┌──

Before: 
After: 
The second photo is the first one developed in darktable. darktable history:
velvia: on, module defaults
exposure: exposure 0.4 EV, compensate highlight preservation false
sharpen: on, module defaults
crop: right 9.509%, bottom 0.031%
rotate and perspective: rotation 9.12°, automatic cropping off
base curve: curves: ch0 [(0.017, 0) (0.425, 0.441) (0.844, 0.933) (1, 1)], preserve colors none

└──
┌──

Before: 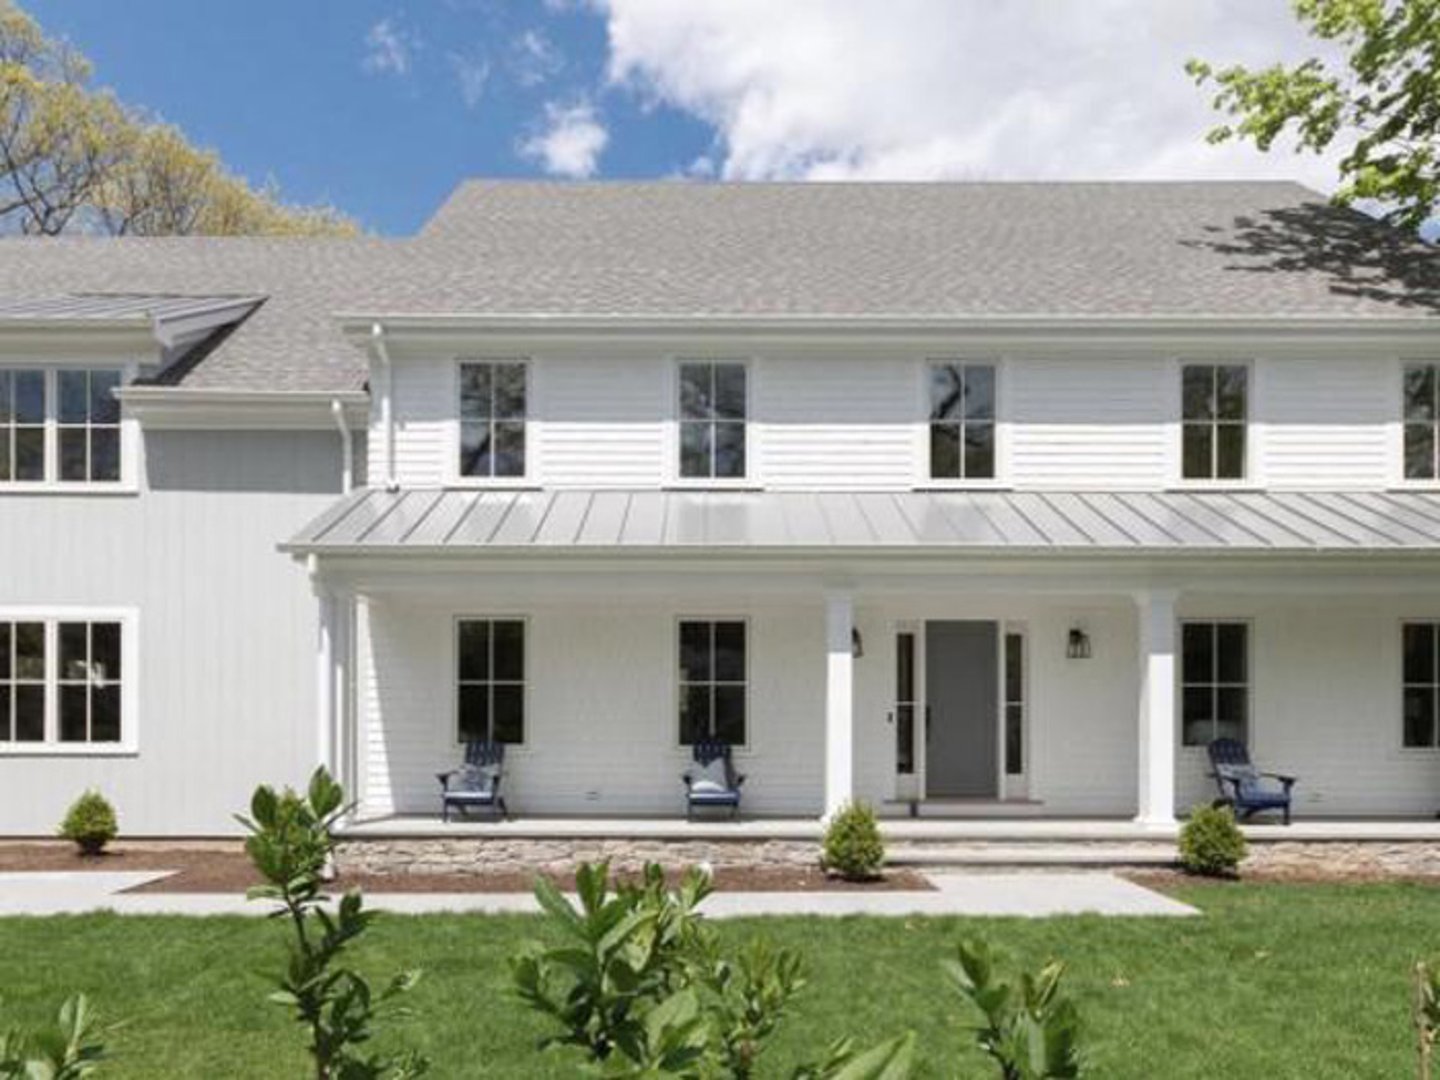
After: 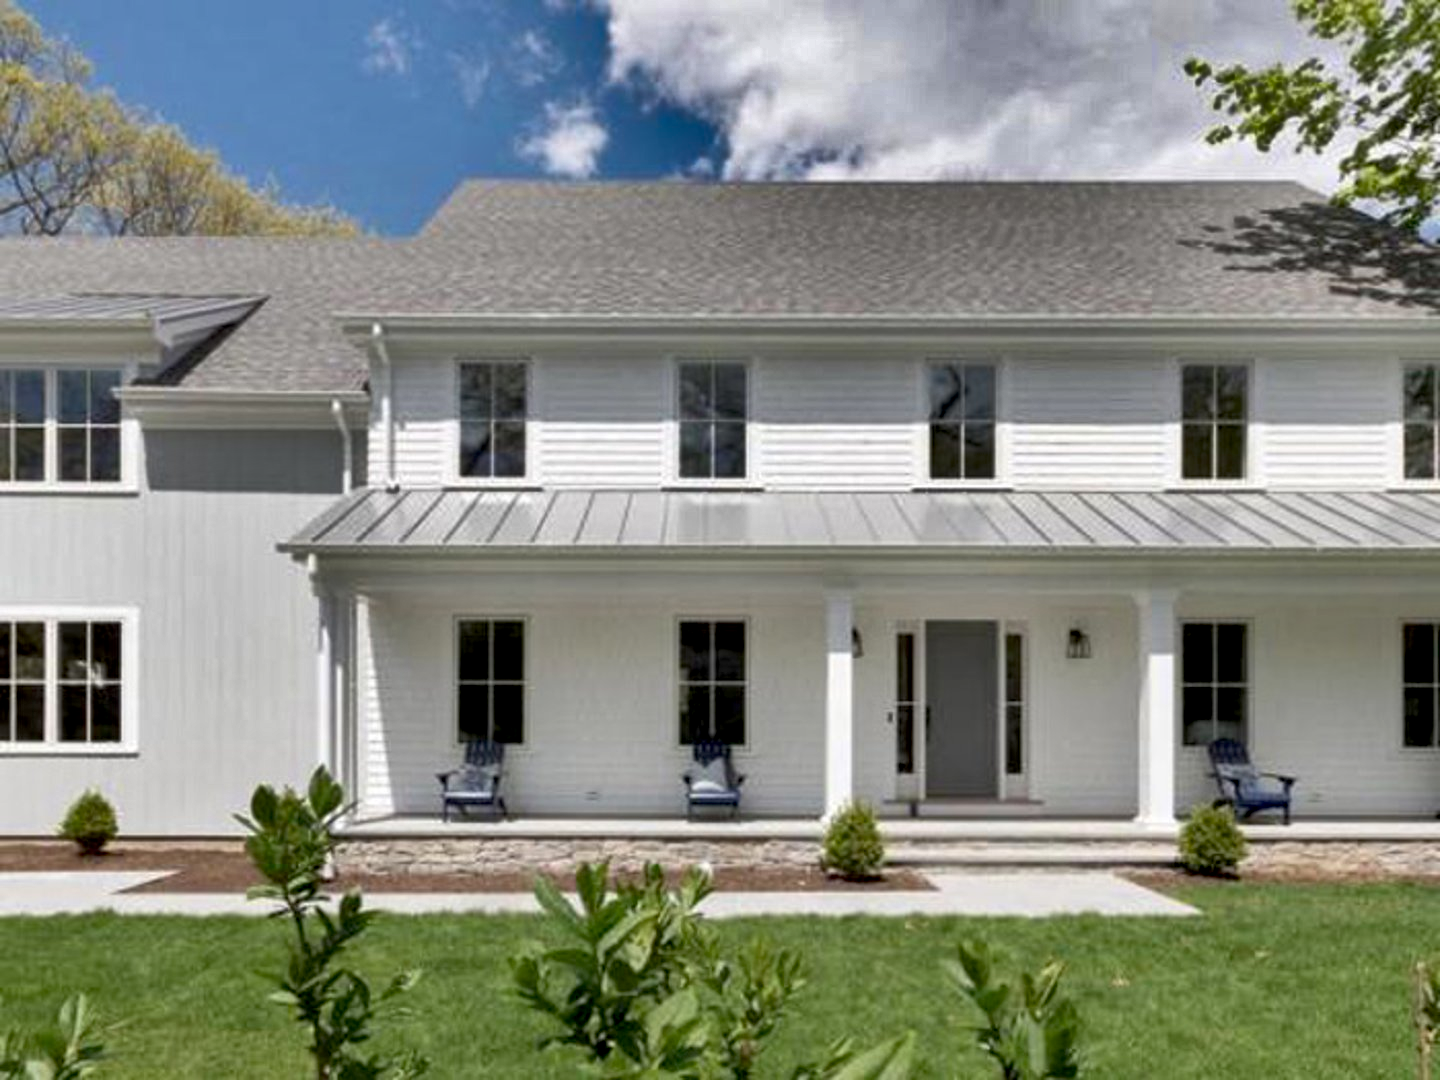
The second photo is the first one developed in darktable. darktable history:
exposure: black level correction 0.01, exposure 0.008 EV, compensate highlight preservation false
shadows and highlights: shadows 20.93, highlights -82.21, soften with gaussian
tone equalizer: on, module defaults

└──
┌──

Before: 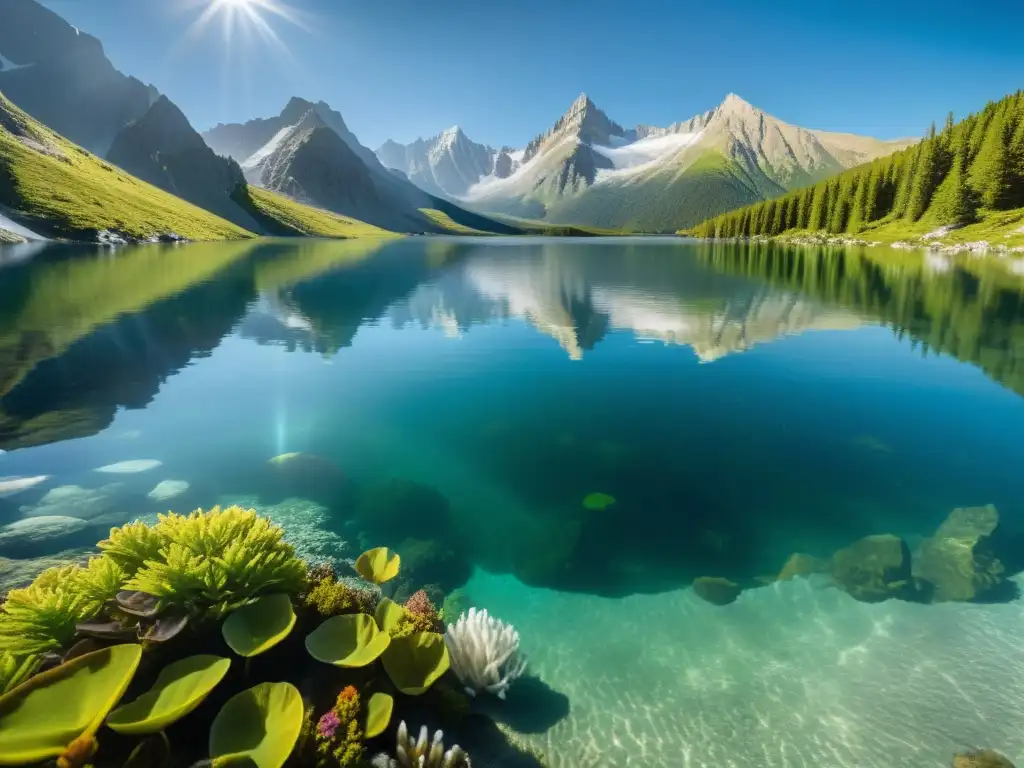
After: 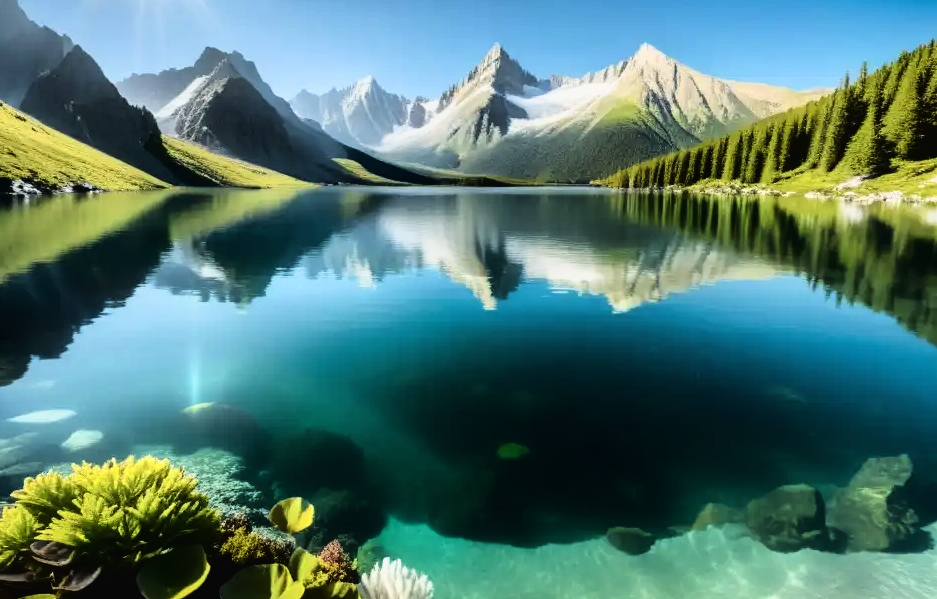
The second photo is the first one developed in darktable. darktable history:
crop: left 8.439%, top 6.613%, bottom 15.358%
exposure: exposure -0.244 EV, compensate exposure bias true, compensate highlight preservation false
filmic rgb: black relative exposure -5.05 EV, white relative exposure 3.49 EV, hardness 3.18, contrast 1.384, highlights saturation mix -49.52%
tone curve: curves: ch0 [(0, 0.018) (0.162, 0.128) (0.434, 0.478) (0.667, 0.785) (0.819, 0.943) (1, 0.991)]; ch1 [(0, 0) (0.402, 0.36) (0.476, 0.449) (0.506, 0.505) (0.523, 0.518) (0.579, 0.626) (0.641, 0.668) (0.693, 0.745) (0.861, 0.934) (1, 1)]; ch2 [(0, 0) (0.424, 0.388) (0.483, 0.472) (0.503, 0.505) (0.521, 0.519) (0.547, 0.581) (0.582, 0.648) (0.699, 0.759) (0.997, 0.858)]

└──

Your objective
Locate every line in the data above that contains the string "tone" and copy each of those lines in full.

Task result
tone equalizer: on, module defaults
tone curve: curves: ch0 [(0, 0.018) (0.162, 0.128) (0.434, 0.478) (0.667, 0.785) (0.819, 0.943) (1, 0.991)]; ch1 [(0, 0) (0.402, 0.36) (0.476, 0.449) (0.506, 0.505) (0.523, 0.518) (0.579, 0.626) (0.641, 0.668) (0.693, 0.745) (0.861, 0.934) (1, 1)]; ch2 [(0, 0) (0.424, 0.388) (0.483, 0.472) (0.503, 0.505) (0.521, 0.519) (0.547, 0.581) (0.582, 0.648) (0.699, 0.759) (0.997, 0.858)]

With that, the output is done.